Begitu sadar, aku berkata lagi: “Saudaraku, perbanyak mengucap Laa Ilaha IllAllah (لا اله الا الله)”
Mendengar ucapanku, ternyata ia pingsan lagi. Aku tetap menunggunya. Begitu ia sadar, aku berkata kepadanya “Ayo, saudaraku, perbanyak mengucap Laa Ilaha IllAllah (لا اله الا الله). Kalau kamu tidak mau mengucap kalimat itu, aku tidak mau memandikanmu kalau kamu mati. Aku tidak mau memakaikanmu kain kafan, aku tidak mau mensholati jenazahmu. Aku tidak mau menguburkanmu”.
Akhirnya teman dekatku itu membuka kedua matanya, memandang kepadaku sekali lagi dan berkata: “Saudaraku, Manshur. Aku tidak bisa mengucapkan kalimat yang kau ucapkan tadi”
Aku kaget dan bertanya “Lalu dimana atsar (bekas) sholatmu, dimana atsar tangisan-tangisanmu, dimana atsar puasamu, dimana atsar dari ibadahmu sehingga dalam kondisi seperti ini kamu tidak bisa mengucapkan kalimat yang sangat penting itu?”
Kemudian rekanku menjawab bahwa sebenarnya yang selama ini ia lakukan bukan karena Allah. Rajin sholat, rajin mengaji, rajin melakukan ibadah-ibadah, semua itu ada dengan niatan pamer agar dilihat manusia. Agar orang lain menilainya baik diantara teman-teman dan tetangga.
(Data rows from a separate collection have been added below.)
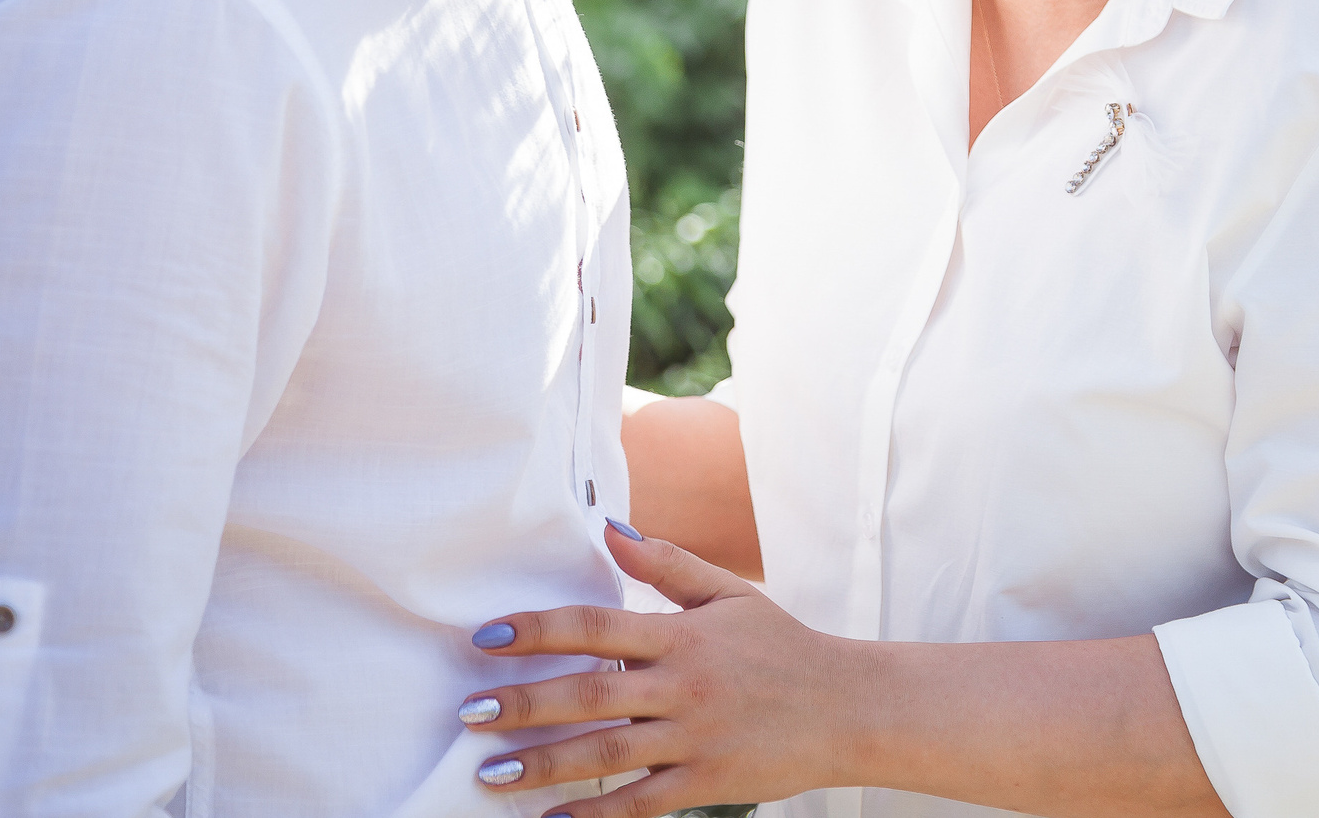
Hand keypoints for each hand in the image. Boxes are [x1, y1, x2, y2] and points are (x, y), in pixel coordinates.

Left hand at [460, 522, 867, 816]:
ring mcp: (695, 738)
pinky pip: (640, 804)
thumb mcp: (730, 594)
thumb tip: (607, 529)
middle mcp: (684, 685)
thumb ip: (667, 563)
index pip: (597, 625)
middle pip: (591, 693)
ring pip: (607, 754)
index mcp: (684, 635)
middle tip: (469, 711)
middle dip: (524, 703)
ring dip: (543, 763)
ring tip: (489, 772)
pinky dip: (594, 816)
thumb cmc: (784, 647)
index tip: (487, 636)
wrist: (849, 707)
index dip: (539, 630)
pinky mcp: (706, 782)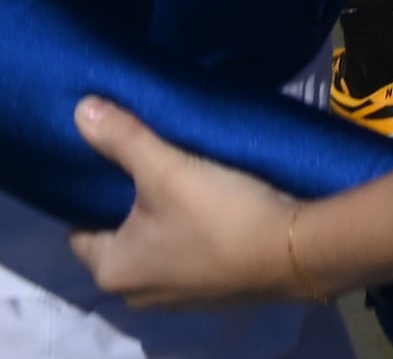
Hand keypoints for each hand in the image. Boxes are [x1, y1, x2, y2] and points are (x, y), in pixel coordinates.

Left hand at [66, 100, 303, 308]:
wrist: (297, 251)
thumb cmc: (220, 214)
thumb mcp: (168, 169)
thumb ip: (124, 139)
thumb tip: (81, 109)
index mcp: (112, 269)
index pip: (81, 230)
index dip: (94, 196)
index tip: (116, 167)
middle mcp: (136, 293)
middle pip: (124, 240)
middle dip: (134, 209)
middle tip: (154, 170)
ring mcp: (179, 298)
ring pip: (161, 250)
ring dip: (170, 225)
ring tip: (188, 185)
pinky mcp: (217, 294)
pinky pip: (194, 260)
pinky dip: (199, 239)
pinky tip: (219, 212)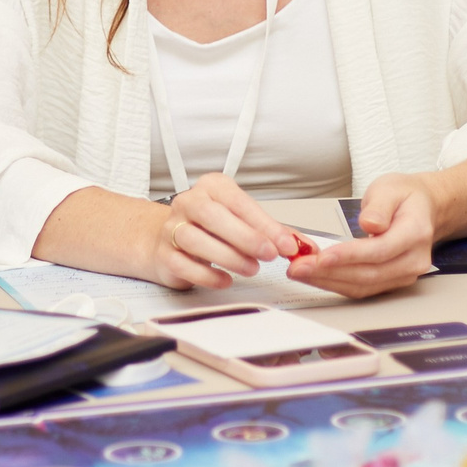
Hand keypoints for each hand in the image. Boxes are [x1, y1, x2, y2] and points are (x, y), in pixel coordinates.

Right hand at [149, 174, 299, 289]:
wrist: (167, 239)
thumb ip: (271, 232)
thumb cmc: (209, 227)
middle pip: (213, 216)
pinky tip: (225, 279)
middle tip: (269, 254)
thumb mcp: (241, 220)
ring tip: (251, 268)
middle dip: (246, 237)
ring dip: (229, 256)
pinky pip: (183, 264)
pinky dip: (207, 275)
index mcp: (211, 188)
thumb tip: (302, 246)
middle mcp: (189, 203)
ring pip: (196, 240)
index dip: (265, 224)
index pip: (239, 202)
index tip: (285, 243)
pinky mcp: (164, 255)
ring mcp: (172, 228)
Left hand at [286, 171, 441, 297]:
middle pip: (369, 273)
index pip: (380, 250)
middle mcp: (413, 260)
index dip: (350, 256)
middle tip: (299, 266)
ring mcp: (404, 274)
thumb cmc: (405, 197)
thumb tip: (370, 224)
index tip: (323, 256)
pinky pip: (362, 288)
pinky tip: (315, 276)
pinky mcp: (391, 281)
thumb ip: (379, 206)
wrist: (423, 209)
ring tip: (300, 272)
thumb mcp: (390, 189)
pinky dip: (336, 283)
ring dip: (328, 281)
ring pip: (363, 285)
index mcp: (415, 233)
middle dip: (330, 272)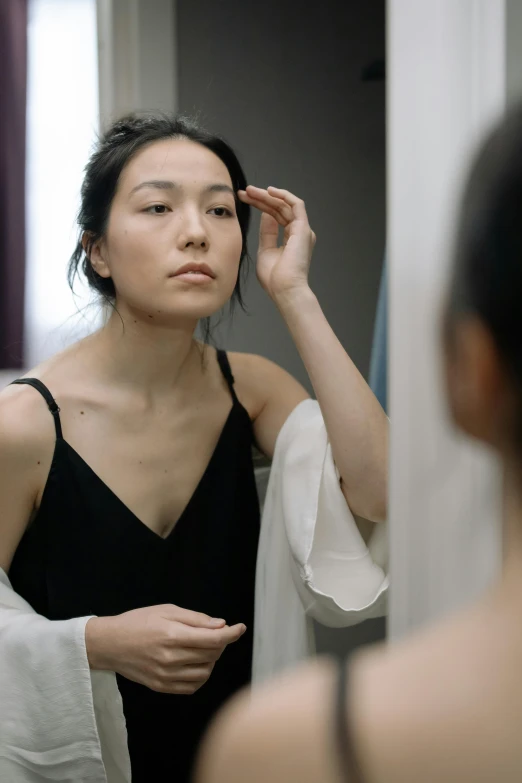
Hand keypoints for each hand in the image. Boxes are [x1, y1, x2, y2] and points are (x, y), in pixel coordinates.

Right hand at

Semua yang ia lakukan dulu bukan karena Allah.
Ia melanjutkan: “Ketika aku dalam keadaan sendiri, aku suka melakukan apapun yang menjadi kepuasan nafsuku. Tapi ketika bersamamu, atau bersama manusia lain, aku suka melakukan ibadah. Aku suka menampakkan seakan-akan aku orang yang ahli ibadah. Tapi kalau sendirian, aku sangat suka melakukan maksiat-maksiat. Sampai suatu ketika aku sakit, sangat keras. Sudah berobat kemanapun tidak kunjung sembuh hingga keadaanku parah seperti orang yag akan meninggal.
Suatu kertika aku bilang kepada anak perempuanku, “Nak, ambilkan aku Al-Qur’an”
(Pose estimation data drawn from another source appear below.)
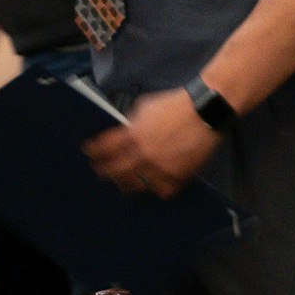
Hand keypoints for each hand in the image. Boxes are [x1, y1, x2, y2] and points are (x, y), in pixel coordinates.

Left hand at [83, 88, 220, 197]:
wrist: (204, 111)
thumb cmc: (175, 104)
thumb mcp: (146, 107)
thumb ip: (133, 123)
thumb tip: (126, 132)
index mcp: (134, 134)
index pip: (106, 148)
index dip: (95, 151)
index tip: (89, 153)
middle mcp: (144, 154)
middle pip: (116, 171)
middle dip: (104, 172)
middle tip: (100, 172)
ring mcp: (161, 168)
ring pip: (136, 185)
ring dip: (126, 184)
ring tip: (122, 184)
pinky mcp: (178, 176)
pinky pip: (163, 190)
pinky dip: (157, 189)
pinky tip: (153, 188)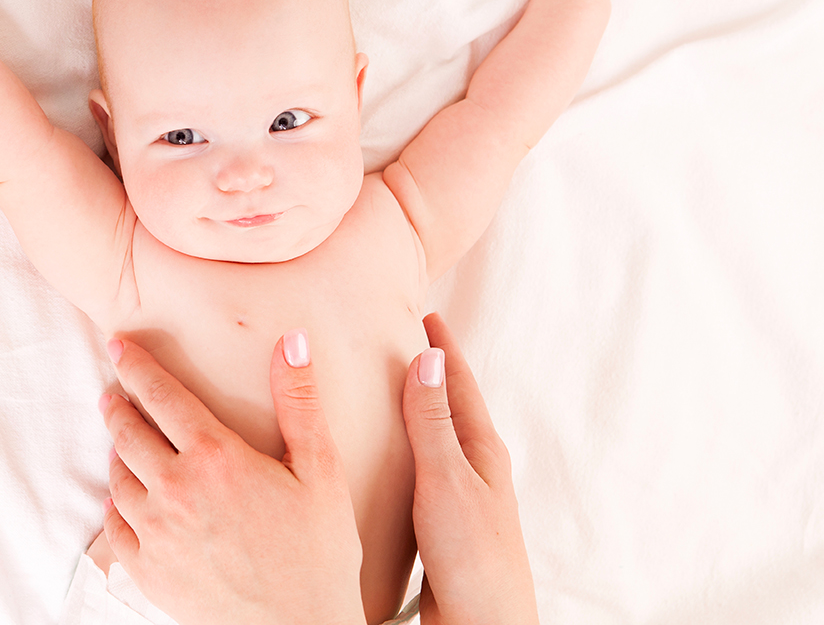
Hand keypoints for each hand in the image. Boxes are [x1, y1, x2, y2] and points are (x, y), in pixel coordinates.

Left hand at [99, 331, 365, 624]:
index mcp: (215, 458)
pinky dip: (114, 504)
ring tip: (121, 442)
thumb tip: (293, 341)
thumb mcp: (321, 470)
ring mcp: (156, 535)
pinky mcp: (149, 573)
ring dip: (116, 453)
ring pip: (117, 479)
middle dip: (117, 406)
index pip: (161, 396)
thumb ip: (299, 401)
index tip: (117, 345)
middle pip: (128, 434)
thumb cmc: (319, 552)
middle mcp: (175, 491)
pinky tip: (121, 499)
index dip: (136, 367)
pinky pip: (114, 528)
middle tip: (112, 393)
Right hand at [407, 314, 537, 624]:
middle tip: (405, 337)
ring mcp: (461, 495)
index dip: (442, 346)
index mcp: (482, 450)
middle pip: (451, 404)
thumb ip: (433, 422)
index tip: (425, 312)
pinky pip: (423, 467)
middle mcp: (476, 467)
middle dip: (430, 369)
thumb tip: (429, 358)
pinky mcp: (442, 521)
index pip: (458, 382)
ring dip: (417, 407)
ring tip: (390, 386)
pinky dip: (406, 446)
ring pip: (436, 436)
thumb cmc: (473, 557)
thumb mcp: (447, 480)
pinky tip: (387, 455)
Kemudian diambilkanlan Al-Qur’an, dan ku baca surah Yasin. Setelah selesai, aku berdo’a, “Ya Allah. Dengan barokah surat Yasin, dengan barokah Al-Qur’an al-Adzim, hamba taubat dan janji tidak akan mengulangi kembali dosa-dosa itu jika Engkau memberikan kesembuhan”
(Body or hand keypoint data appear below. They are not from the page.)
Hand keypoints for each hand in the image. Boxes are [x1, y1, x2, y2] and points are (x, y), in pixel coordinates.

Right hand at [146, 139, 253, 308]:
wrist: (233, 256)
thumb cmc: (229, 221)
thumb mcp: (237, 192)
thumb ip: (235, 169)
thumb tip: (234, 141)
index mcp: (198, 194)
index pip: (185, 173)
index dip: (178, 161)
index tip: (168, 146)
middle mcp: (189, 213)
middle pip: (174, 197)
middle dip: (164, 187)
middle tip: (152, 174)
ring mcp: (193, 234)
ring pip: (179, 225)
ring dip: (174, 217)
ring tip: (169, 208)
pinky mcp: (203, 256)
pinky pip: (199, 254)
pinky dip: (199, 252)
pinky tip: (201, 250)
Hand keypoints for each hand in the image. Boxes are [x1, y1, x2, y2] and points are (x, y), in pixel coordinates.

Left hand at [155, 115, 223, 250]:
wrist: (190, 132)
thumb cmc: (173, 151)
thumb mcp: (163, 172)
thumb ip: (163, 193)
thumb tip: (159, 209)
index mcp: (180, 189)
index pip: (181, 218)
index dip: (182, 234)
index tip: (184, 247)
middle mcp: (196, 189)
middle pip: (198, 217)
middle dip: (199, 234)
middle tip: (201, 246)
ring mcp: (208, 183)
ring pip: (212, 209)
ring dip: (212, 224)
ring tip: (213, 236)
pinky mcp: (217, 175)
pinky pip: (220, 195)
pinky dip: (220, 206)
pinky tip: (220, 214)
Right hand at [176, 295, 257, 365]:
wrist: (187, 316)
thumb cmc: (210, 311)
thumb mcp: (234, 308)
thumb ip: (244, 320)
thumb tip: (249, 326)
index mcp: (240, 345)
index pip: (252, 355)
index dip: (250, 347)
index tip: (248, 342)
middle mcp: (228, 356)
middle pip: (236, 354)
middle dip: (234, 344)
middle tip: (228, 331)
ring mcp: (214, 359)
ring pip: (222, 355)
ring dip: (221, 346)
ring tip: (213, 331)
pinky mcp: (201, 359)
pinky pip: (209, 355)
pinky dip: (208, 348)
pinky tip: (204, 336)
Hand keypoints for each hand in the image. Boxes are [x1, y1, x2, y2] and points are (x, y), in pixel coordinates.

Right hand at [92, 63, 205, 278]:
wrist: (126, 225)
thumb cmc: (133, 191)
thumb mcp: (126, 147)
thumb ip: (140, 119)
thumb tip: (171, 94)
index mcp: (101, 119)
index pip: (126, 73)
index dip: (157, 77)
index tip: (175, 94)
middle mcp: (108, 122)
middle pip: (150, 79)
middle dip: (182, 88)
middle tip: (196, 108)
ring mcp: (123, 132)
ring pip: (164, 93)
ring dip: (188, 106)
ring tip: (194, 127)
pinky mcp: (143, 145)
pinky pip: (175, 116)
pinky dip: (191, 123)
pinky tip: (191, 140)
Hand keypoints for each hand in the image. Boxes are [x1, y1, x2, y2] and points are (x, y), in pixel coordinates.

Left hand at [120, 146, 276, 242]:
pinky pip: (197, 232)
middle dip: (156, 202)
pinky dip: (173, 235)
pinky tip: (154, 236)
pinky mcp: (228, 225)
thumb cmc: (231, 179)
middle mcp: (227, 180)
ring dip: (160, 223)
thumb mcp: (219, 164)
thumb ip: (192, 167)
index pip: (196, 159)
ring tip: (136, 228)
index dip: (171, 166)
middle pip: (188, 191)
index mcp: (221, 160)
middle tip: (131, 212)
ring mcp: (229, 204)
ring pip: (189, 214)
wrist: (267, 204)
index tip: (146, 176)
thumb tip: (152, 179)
Allah akhirnya memberikan kesembuhan. Aku aktif kembali ngaji dan beribadah dengamu. Tapi setelah sekian lama, kembali aku melakukan dosa-dosa. Aku lupa dengan janjiku kepada Allah.
Kalau sedang sendiri, aku suka melakukan banyak hal yang menyenangkan nafsu. Sampai kemudian Allah memberikan sakit sama seperti yang pertama, saking parahnya sampai aku seperti orang yang akan meninggal.
Kemudian aku bilang lagi kepada anakku untuk mengambilkan Al-Qur’an. Ku baca lagi surat Yasin dan berdo’a lagi. Allah memberi kesembuhan lagi untuk yang kedua kalinya.